[[ Records supplied open ]]

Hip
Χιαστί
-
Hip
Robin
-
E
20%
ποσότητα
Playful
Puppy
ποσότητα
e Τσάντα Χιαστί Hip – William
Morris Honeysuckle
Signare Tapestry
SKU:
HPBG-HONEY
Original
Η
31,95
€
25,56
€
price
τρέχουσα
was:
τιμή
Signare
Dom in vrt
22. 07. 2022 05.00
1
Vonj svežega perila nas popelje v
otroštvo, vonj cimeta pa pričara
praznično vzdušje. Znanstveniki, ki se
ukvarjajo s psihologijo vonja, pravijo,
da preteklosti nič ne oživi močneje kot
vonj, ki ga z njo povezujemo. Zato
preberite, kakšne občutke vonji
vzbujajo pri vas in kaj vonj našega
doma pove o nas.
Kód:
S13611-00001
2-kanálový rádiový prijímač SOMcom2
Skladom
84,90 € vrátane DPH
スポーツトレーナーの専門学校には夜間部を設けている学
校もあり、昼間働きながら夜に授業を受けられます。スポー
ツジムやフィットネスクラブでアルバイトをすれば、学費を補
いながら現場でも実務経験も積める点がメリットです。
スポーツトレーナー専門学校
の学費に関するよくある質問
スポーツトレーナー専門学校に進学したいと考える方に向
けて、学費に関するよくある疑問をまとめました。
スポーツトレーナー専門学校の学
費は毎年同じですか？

[[ Records supplied closed ]]

Rewrite the lines above, from the first one through the line containing "da preteklosti nič ne oživi močneje kot", as a JSON list of strings with one string per line, leaving out any blank lines.

[
  "Hip",
  "Χιαστί",
  "-",
  "Hip",
  "Robin",
  "-",
  "E",
  "20%",
  "ποσότητα",
  "Playful",
  "Puppy",
  "ποσότητα",
  "e Τσάντα Χιαστί Hip – William",
  "Morris Honeysuckle",
  "Signare Tapestry",
  "SKU:",
  "HPBG-HONEY",
  "Original",
  "Η",
  "31,95",
  "€",
  "25,56",
  "€",
  "price",
  "τρέχουσα",
  "was:",
  "τιμή",
  "Signare",
  "Dom in vrt",
  "22. 07. 2022 05.00",
  "1",
  "Vonj svežega perila nas popelje v",
  "otroštvo, vonj cimeta pa pričara",
  "praznično vzdušje. Znanstveniki, ki se",
  "ukvarjajo s psihologijo vonja, pravijo,",
  "da preteklosti nič ne oživi močneje kot"
]